Esta passagem faz a conexão entre a primeira parte da carta, que fala da condenação da humanidade for causa do pecado de Adão e da justificação através de Cristo, e os três capítulos seguintes que tratam da santificação e do pecado na natureza humana.
Para se entender bem este texto, é preciso levar em conta que há três espécies, ou aspectos, da morte:
A morte física, à qual se referem os versículos 12 a 14. Essa entrou no mundo através de Adão e passou a todos os seus descendentes. Adão (e Eva com ele) desobedeceram a Deus, e por isso perderam o direito de comer do fruto da “árvore da vida” que permitia que vivessem para sempre (Gênesis 3:22 a 24). A morte física será um dia cancelada e os mortos serão ressuscitados para não morrerem mais (João 5:25-28, 1 Coríntios 15:22, 26, Apocalipse 21:4). Essa é a solução divina para o problema da morte física.

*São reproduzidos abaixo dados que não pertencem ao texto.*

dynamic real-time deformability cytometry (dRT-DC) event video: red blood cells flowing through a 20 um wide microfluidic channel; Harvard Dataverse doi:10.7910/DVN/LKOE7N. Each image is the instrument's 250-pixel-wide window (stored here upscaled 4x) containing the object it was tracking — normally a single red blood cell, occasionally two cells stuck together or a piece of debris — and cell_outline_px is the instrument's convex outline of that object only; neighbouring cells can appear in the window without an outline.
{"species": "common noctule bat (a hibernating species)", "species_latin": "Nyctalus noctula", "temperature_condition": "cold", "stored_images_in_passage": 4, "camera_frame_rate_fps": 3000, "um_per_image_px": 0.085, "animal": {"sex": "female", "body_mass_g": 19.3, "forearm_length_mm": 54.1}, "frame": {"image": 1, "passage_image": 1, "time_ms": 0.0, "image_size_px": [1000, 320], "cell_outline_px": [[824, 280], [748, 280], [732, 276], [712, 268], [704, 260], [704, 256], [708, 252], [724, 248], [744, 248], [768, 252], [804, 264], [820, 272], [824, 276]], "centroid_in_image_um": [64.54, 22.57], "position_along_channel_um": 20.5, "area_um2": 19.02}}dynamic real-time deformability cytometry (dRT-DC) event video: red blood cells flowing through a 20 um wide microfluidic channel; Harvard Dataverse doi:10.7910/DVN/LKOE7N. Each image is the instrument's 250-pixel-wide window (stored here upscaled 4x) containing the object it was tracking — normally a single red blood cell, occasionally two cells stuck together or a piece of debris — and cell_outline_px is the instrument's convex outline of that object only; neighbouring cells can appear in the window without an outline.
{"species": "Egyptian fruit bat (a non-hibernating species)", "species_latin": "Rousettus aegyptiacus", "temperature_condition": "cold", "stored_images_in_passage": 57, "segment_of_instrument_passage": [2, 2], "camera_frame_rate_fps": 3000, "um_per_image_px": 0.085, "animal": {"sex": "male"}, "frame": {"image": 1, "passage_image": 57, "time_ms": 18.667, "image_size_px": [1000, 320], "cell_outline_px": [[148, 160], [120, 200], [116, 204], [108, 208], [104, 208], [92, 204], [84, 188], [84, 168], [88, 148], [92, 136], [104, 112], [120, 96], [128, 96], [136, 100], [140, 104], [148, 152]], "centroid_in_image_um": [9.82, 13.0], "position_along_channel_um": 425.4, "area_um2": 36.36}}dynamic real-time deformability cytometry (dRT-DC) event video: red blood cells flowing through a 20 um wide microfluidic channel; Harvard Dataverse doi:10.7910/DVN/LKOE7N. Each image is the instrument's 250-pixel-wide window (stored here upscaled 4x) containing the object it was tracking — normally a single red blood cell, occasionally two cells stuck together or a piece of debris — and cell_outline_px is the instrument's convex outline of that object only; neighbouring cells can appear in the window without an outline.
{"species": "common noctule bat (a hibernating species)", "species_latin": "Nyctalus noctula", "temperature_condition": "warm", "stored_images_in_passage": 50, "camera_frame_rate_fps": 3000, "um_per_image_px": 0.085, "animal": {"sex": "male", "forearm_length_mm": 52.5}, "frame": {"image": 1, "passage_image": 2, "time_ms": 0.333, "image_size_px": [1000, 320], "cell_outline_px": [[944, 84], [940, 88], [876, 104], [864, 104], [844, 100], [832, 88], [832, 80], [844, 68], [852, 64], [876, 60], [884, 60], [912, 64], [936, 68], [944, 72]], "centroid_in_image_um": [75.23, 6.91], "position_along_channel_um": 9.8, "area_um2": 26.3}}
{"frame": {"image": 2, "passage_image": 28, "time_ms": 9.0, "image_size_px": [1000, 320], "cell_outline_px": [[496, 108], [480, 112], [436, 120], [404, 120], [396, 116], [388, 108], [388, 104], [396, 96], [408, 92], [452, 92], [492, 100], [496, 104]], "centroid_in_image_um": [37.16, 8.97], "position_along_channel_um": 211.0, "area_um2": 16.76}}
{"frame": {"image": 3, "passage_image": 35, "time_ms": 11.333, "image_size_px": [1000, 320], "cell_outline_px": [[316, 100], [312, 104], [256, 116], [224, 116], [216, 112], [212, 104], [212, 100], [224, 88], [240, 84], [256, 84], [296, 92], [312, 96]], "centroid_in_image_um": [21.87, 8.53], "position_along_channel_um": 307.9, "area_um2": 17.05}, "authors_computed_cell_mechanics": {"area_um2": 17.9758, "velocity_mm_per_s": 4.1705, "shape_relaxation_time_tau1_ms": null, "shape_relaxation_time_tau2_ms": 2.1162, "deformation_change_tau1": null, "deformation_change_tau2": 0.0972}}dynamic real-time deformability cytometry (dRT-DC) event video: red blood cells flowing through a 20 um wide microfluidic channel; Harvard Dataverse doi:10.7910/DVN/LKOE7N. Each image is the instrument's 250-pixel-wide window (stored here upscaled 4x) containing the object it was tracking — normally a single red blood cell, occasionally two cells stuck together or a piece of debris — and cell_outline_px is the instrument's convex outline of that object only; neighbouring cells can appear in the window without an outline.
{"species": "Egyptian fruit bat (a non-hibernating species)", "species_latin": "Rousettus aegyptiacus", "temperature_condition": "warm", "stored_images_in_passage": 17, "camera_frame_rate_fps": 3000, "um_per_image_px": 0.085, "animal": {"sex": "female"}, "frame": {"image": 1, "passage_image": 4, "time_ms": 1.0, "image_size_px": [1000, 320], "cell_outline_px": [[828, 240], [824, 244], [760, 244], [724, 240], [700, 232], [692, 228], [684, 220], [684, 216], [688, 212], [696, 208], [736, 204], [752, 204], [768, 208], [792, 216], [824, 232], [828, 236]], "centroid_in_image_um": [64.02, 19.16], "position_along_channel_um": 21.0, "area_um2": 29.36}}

A morte espiritual, começou com o pecado inicial de Adão e Eva, e consiste na separação da comunhão de Deus. Essa consequência foi imediata. Ao comerem da árvore da ciência do bem e do mal, eles e os seus descendentes adquiriram uma consciência que os condenou pela prática consciente do mal e assim todos morrem espiritualmente ao pecarem conscientemente. A solução divina do problema da morte espiritual se faz mediante a reconciliação do pecador com Deus através da fé em Cristo, sendo esta a regeneração do espírito (João 5:24).
A perpetuação da morte, chamada "segunda morte, o lago de fogo”, é para os que não forem achados inscritos no livro da vida (Apocalipse 20:6, 12-15).

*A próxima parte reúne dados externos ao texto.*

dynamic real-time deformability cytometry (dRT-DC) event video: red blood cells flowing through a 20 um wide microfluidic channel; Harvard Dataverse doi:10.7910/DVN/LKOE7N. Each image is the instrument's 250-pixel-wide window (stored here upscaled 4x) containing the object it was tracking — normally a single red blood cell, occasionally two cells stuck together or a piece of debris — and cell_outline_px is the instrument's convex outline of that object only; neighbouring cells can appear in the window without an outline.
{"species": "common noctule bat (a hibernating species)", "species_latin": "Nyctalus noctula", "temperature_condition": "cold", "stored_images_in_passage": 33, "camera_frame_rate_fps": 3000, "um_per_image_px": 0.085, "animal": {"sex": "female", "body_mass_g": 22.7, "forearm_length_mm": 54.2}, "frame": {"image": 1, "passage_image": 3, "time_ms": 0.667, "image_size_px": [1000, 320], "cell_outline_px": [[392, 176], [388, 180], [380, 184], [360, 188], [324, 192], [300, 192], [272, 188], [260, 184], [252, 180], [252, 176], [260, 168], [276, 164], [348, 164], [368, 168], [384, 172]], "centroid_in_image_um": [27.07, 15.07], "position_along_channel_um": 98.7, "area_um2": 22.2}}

Do que foi exposto nos capítulos anteriores, conclui-se que por Adão entrou o pecado no mundo e como resultado a morte passou aos seus descendentes, que formam toda a humanidade, porquanto todos pecaram. O “pecado” é personificado como se fosse algo já preexistente proveniente do exterior para o mundo da humanidade, e a “morte” é a morte física bem como a espiritual, ou o afastamento de Deus.
Nada mais é dito sobre a origem do mal, e no período entre o pecado de Adão até a entrega da lei através de Moisés, Deus não tinha sujeitado ninguém a uma lei escrita por Ele. Sem lei, é claro que não podia haver transgressão e não havendo transgressão, não podia haver pecado por transgressão da lei, explicando-se assim a sentença “onde não há lei o pecado (de transgressão da lei) não é levado em conta”.

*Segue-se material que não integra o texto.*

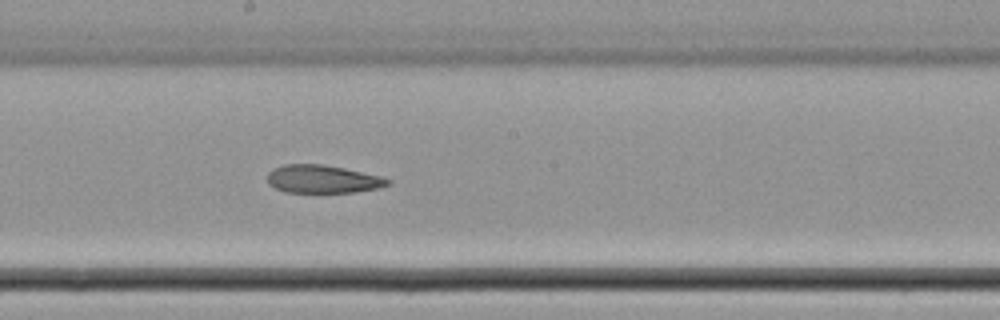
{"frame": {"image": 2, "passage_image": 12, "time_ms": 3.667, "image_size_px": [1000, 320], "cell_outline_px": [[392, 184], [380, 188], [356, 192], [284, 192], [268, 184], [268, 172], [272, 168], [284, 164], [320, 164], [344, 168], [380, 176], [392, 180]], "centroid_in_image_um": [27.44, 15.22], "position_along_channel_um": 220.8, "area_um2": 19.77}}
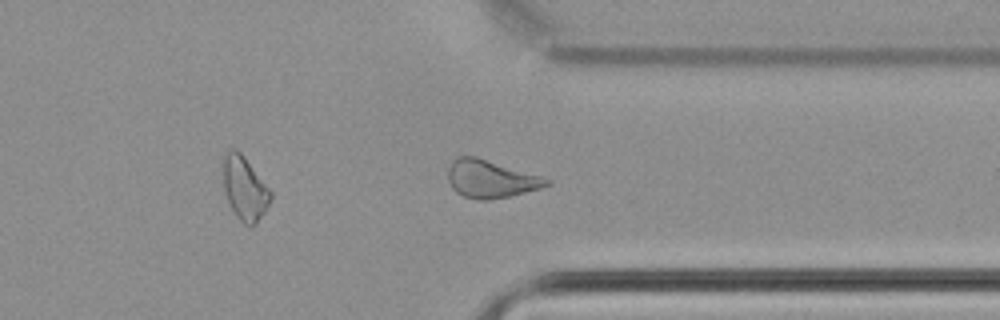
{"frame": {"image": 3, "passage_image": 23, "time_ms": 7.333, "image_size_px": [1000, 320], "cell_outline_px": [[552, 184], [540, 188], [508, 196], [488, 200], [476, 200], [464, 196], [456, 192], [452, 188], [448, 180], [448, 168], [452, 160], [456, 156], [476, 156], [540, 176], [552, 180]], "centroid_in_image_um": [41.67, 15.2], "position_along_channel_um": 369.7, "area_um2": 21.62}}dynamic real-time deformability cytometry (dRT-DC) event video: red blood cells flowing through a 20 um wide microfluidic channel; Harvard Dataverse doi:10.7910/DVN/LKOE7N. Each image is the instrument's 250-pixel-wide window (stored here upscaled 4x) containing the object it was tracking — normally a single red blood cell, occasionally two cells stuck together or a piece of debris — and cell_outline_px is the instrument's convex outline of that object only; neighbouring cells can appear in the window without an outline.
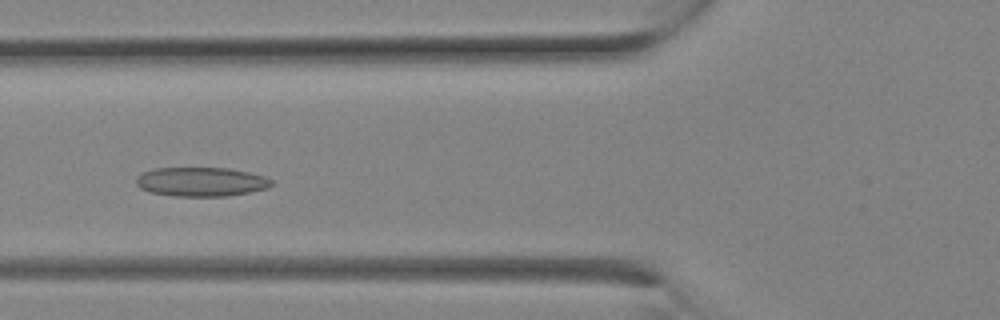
{"species": "Egyptian fruit bat (a non-hibernating species)", "species_latin": "Rousettus aegyptiacus", "temperature_condition": "room temperature", "stored_images_in_passage": 6, "camera_frame_rate_fps": 3000, "um_per_image_px": 0.085, "animal": {"sex": "female"}, "frame": {"image": 1, "passage_image": 5, "time_ms": 1.333, "image_size_px": [1000, 320], "cell_outline_px": [[272, 184], [268, 188], [228, 196], [176, 196], [148, 192], [140, 188], [136, 184], [136, 176], [140, 172], [152, 168], [228, 168], [248, 172], [264, 176], [272, 180]], "centroid_in_image_um": [17.04, 15.45], "position_along_channel_um": 108.8, "area_um2": 23.12}}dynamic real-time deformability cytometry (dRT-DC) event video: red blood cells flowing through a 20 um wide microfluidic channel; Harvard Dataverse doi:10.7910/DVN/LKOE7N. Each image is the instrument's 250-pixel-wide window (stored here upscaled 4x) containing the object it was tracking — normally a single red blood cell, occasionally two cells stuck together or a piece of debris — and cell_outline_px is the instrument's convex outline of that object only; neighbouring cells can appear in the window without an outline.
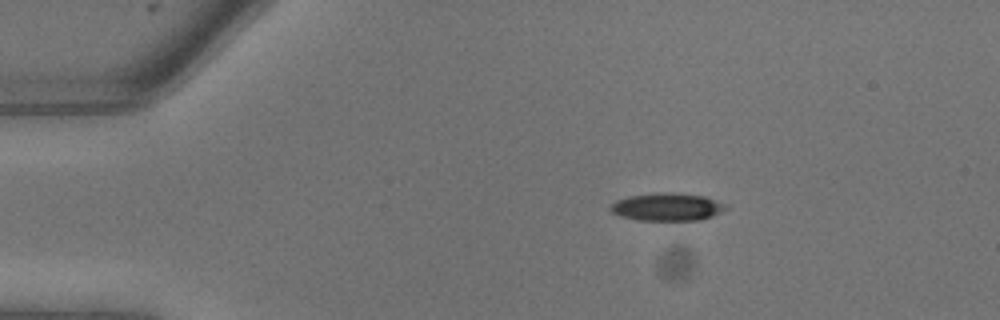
{"species": "common noctule bat (a hibernating species)", "species_latin": "Nyctalus noctula", "temperature_condition": "warm", "stored_images_in_passage": 4, "camera_frame_rate_fps": 3000, "um_per_image_px": 0.085, "animal": {"sex": "male", "body_mass_g": 13.3}, "frame": {"image": 1, "passage_image": 1, "time_ms": 0.0, "image_size_px": [1000, 320], "cell_outline_px": [[728, 208], [712, 216], [700, 220], [636, 220], [620, 216], [612, 212], [608, 208], [616, 200], [628, 196], [656, 192], [672, 192], [704, 196], [724, 204]], "centroid_in_image_um": [56.66, 17.58], "position_along_channel_um": 28.3, "area_um2": 18.67}}
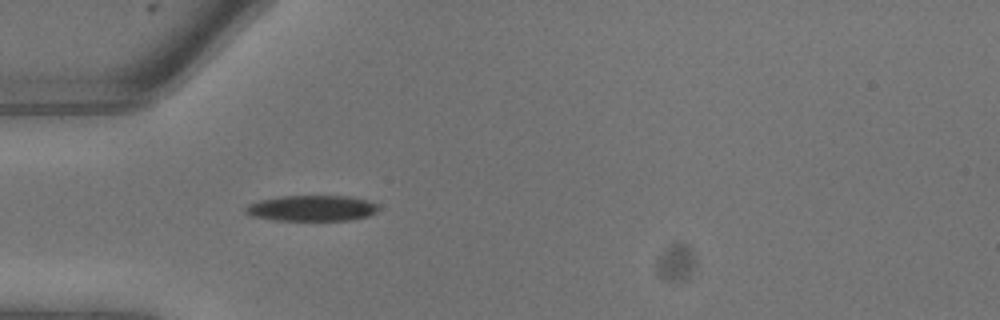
{"frame": {"image": 2, "passage_image": 4, "time_ms": 1.0, "image_size_px": [1000, 320], "cell_outline_px": [[380, 208], [376, 212], [368, 216], [352, 220], [272, 220], [248, 216], [244, 212], [244, 208], [248, 204], [260, 200], [276, 196], [348, 196], [368, 200], [376, 204]], "centroid_in_image_um": [26.46, 17.7], "position_along_channel_um": 58.5, "area_um2": 20.23}}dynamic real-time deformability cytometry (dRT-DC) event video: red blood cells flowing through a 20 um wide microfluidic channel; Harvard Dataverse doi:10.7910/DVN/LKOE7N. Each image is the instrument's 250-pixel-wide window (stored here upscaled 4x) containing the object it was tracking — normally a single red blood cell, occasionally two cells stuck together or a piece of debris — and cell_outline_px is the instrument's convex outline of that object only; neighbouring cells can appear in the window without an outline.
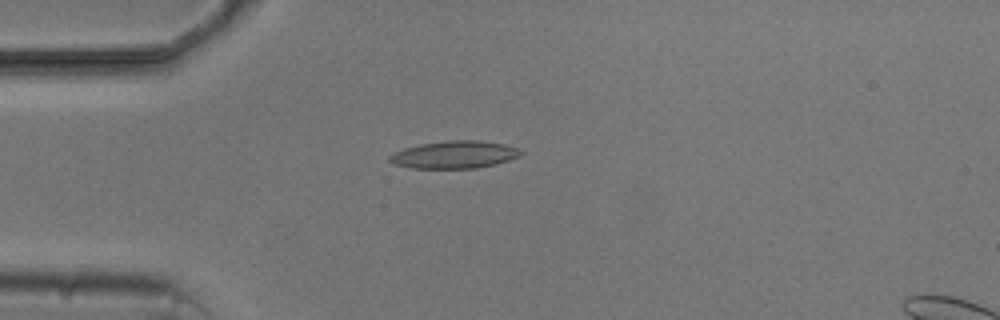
{"species": "common noctule bat (a hibernating species)", "species_latin": "Nyctalus noctula", "temperature_condition": "cold", "stored_images_in_passage": 1, "camera_frame_rate_fps": 3000, "um_per_image_px": 0.085, "animal": {"sex": "male", "body_mass_g": 20.5, "forearm_length_mm": 52.5}, "frame": {"image": 1, "passage_image": 1, "time_ms": 0.0, "image_size_px": [1000, 320], "cell_outline_px": [[524, 152], [520, 156], [496, 164], [476, 168], [412, 168], [392, 164], [388, 160], [388, 156], [404, 148], [420, 144], [448, 140], [480, 140], [504, 144], [516, 148]], "centroid_in_image_um": [38.61, 13.14], "position_along_channel_um": 46.4, "area_um2": 21.04}}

Mesmo sem lei escrita, no entanto, todos tinham conhecimento do bem e do mal mediante a sua consciência, e Deus ainda falou com Adão e algumas outras pessoas, dando instruções que foram transmitidas para as suas gerações.
Durante cerca de vinte e quatro séculos depois da criação de Adão, a população do mundo se multiplicou e os que nasciam tinham vidas muito longas, de vários séculos (Gênesis 5). Surgiu a poligamia, e ao fim “Viu o Senhor que era grande a maldade do homem na terra, e que toda a imaginação dos pensamentos de seu coração era má continuamente” (Gênesis 6:5). Deus então matou a todos com o dilúvio, com a exceção de Noé com sua família.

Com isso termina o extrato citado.